Resurrectionist (noun) A
person who is well acquainted with and is superbly proficient/distinguished at reviving and bringing life back to others who have overdosed and have begun to shift from the land of the living to the dead (and once more) back to the living. Such a
person has multiple saves to their credit, they are well accustomed to the application of Narcan, or depending upon their experiences
may have their own type of procedure in which they have perfected. Resurrectionists ultimately save lives snd have absolute nerves of steel as they play in the grey with the lives of their fellow friends whom have crossed over to the spirit
world and are in need of a guiding
hand back.
Homeboy Raymond was a seasoned resurrectionist.

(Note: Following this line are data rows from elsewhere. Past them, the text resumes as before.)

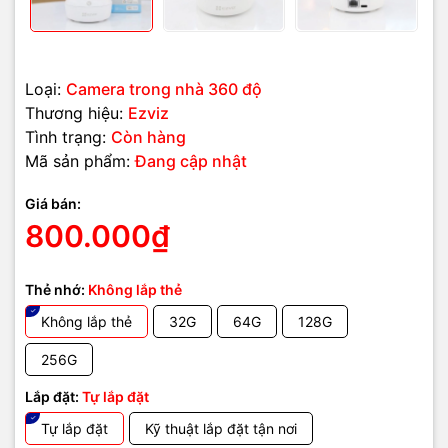
ả
Hình
nh 2K+ siêu nét, quay 360°, AI
Ư
đ
ể
ổ
ậ
ậ
ệ
ườ
ự
độ
u
i
m n
i b
t
nh
n di
n ng
i, theo dõi t
ng,
đ
ạ
ễ
ắ
đặ
àm tho
i rõ, d
l
p
t
Loại:
Camera trong nhà 360 độ
ở
ă
ộ
ử
ẻ
Nhà
, c
n h
, c
a hàng, phòng tr
ợ
ử
ụ
Phù h
p s
d
ng
ă
em, v
n phòng
Thương hiệu:
Ezviz
Tình trạng:
Còn hàng
ả
B
o hành
12 tháng chính hãng
Mã sản phẩm:
Đang cập nhật
Giá bán:
800.000₫
Thẻ nhớ:
Không lắp thẻ
Không lắp thẻ
32G
64G
128G
256G
Lắp đặt:
Tự lắp đặt
Tự lắp đặt
Kỹ thuật lắp đặt tận nơi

I swear if the sun rises and falls and he ain’t been a witness to, as well as unsung hero lifesaver for, some heron, fentanyl banging
junk-o that goes slipping out of the land of the living as they
slide prostrate and turning
blue in his living room floor then that just ain’t a regular
day at the office for him. Homeboy got mad skills, I swear, with or without the Narcan on hand. And most of the
time…..the undead
junk-o don’t as much say “thank you” for services rendered…..that’s why homeboy Raymond, while performing his resurrectionist procedures, always fleeches the undead of at least $20 as an unspoken, and most oftentimes, never missed “resurrectionist” fee. Ha-ha, it’s an honest hustle……and a good thing!!!!